Leaving Chile felt strange. I was on a bus from Puerto Varas to Bariloche. It’s not even that far away, as the crow flies. Yet I had the feeling I was closing a chapter. I was ready for a change of scenery, but I almost felt like I was cheating on Chile. Like I was leaving Chile indefinitely. The part I still want to see, the Atacama desert, is relatively small and I won’t be there for too much time. So the majority of my Chile trip is over. I was sad I wouldn’t see all that’s in between and spent more time in this amazing country. At the same time I was beyond excited to arrive in Argentina again. My previous stays were relatively short, but I’ve felt right at home. The drive across the border was insane. We winded through the mountains, with incredible views. Once in Argentina, we were immediately in a touristic area, with national parks and the famous seven lakes route. We drove through the cutest town, seemingly full of log cabins and rustic hotels. Then I arrived in Bariloche.

Bariloche is definitely a city. I expected something smaller. Something cuter. Something more stylish. But it was busy, lots of cars driving around. At first, my hostel seemed a bit run down and I wasn’t sure what to think of it. Just the night before I’d had a conversation with someone who had rats running over the roof. My top bunk bed had a big crack in the ceiling. There were lots of scuff marks on all the walls. The impression was a bit chaotic. I just hoped no rats or other creatures would drop out the ceiling hole. Luckily I got to see another side of Bariloche on my first full day, and later also got to meet some people around the hostel, which made it more pleasant to be there.


After buying the rechargeable Sube bus card, I took a bus to Lloa Lloa. It’s pretty much on the far Western end of the city and there is a municipal reserve. On the bus I saw houses, hotels, restaurants and shops pretty much all along the route. Some buildings were amazing, like fancy country-forest cabins, only bigger. Others were more modern. All of them trying to get as close to the lake as possible, or providing lake views. The views over the lakes and mountains are the appeal of the city.
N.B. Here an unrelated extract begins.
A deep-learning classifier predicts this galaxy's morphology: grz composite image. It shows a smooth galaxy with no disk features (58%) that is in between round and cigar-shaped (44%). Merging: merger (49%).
I would get plenty of that in Llao Llao.

There were several trails that you could link together to make a big loop with two side tracks. A large part was a wide path that gently meandered through the forest. There were signs indicating the different trees. They were tall and some of them had wide trunks. I ended up at beautiful beaches, overlooking big lakes. There were all kinds of people out and about. At one trail a girl asked how much longer it was to a viewpoint. When I told her it was about 10 minutes, she asked me to tell her friends further on that they should come up.
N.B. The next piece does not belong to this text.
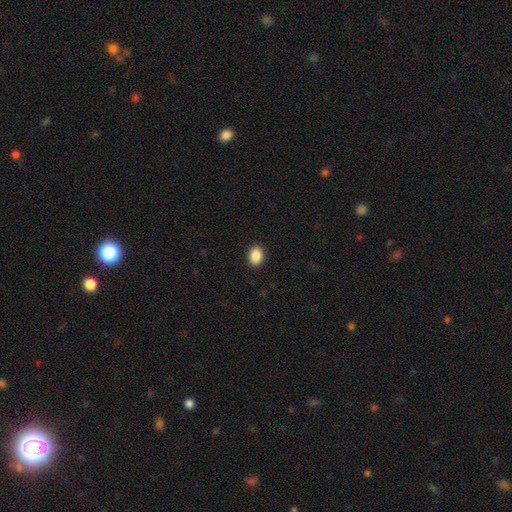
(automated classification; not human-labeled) Overall: smooth (89%). How rounded: in between (70%). Merging: none (91%).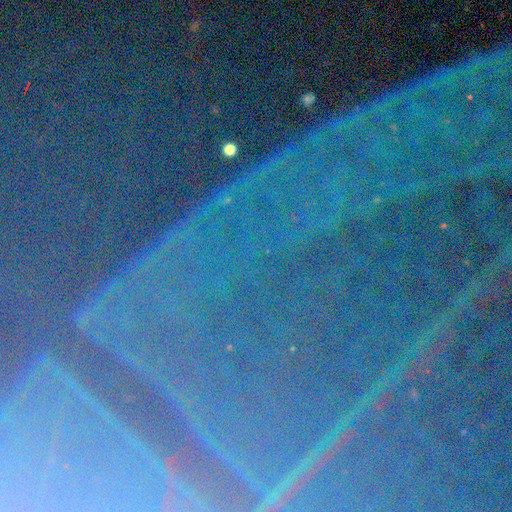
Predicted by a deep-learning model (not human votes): star or artifact 87%, featured or disk 7%, smooth 5%.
Towards the end there was a beautiful view from the top of cerro Llao Llao. The path revealed some views already, on clearances on the way up, but from the top it was stunning. There were several lakes below, in between the green tree tops. You could admire it from the rocks. Some people tried to have a picnic, but all were deterred by the wasps that would quickly swarm around them. Without food, it was calm though and they didn’t bother you too much. I’d started the day with a headache, dragging my feet. The fresh air, calm environment and just staring out over the landscape helped me relax. Despite being tired I ended up chatting to fellow travelers until midnight. When we went to bed the dorm was still empty. Bariloche is a town for trekking, but also for party. I was so tired though, I didn’t hear a single person return.